Records from a data source
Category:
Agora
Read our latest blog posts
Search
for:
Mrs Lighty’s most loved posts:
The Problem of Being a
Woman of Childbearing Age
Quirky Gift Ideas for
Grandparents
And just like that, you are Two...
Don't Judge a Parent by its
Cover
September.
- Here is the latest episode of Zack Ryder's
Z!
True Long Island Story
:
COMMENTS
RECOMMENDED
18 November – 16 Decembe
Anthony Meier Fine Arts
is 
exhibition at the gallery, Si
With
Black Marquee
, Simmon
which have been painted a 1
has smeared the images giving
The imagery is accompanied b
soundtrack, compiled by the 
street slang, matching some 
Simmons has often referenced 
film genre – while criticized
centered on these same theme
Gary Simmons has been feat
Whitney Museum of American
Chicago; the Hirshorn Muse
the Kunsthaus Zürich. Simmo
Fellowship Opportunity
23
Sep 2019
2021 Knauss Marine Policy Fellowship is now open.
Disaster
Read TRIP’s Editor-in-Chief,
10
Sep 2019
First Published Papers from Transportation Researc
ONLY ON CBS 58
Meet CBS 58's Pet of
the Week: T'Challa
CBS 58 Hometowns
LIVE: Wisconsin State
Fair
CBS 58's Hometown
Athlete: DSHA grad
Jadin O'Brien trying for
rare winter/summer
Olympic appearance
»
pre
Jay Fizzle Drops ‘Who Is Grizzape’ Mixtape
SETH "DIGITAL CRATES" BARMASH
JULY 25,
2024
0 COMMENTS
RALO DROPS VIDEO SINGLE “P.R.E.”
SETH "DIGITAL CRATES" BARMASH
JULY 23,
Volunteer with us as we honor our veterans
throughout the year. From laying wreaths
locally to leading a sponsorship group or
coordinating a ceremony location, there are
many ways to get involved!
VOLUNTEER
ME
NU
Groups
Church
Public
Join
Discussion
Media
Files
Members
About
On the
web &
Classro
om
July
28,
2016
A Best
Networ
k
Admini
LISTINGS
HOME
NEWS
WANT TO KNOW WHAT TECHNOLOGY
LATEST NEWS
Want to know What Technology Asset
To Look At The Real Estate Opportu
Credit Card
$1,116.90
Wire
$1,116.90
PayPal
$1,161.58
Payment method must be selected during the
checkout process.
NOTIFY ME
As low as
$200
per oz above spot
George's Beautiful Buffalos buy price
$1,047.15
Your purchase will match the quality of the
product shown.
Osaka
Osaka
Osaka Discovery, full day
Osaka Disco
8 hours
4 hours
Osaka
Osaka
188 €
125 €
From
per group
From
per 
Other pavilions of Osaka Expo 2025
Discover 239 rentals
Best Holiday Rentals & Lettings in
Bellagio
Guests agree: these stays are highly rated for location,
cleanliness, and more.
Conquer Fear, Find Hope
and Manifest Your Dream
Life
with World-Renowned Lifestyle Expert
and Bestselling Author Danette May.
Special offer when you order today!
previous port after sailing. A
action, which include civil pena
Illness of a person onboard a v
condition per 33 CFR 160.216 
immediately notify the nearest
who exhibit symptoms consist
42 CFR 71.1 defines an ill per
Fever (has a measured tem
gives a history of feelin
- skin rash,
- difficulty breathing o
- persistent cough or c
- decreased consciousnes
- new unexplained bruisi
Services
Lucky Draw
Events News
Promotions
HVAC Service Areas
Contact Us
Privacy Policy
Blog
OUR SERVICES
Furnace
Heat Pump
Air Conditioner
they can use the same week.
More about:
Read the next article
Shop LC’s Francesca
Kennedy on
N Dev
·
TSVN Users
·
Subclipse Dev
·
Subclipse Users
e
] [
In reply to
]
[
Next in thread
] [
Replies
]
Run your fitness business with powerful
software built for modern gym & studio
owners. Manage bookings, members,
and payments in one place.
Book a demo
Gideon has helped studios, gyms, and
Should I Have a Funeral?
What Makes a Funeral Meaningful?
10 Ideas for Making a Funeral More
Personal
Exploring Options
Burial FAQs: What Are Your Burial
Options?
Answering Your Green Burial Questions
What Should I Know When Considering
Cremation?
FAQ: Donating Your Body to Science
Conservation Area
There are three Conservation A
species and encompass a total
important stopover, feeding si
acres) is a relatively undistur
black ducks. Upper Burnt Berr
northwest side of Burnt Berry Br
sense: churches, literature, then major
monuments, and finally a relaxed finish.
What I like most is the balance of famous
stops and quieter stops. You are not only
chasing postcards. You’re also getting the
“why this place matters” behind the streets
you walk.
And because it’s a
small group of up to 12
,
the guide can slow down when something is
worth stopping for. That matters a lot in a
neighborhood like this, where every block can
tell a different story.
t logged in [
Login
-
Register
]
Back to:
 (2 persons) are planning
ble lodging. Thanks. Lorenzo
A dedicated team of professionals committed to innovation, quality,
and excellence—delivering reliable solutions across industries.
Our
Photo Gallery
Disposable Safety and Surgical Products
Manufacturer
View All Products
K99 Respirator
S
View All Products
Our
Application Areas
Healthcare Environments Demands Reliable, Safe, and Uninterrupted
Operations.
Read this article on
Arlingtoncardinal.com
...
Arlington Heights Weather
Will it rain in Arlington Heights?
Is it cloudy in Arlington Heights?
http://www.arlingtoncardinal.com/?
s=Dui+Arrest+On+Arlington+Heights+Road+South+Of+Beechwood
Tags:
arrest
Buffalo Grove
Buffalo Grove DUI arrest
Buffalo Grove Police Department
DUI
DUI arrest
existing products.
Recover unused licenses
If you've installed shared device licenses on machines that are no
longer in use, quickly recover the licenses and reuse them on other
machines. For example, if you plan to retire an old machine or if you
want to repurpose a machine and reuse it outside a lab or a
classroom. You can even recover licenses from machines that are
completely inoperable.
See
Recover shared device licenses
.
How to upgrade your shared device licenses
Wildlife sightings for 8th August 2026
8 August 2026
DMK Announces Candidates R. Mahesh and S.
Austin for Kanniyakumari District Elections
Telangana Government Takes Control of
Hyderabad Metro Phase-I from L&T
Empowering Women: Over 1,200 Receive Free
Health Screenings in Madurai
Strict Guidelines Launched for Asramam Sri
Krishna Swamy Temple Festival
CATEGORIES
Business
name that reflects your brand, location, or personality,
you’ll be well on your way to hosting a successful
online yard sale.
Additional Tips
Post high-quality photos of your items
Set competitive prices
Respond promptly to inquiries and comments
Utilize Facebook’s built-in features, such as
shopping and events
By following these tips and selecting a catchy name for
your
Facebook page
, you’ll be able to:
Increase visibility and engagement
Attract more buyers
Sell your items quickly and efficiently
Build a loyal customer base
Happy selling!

**WORK TO COMPLETE:** Filter the entries down to the lines holding the string "Burial". Copy each of those lines.

**REPLY:**
Burial FAQs: What Are Your Burial
Answering Your Green Burial Questions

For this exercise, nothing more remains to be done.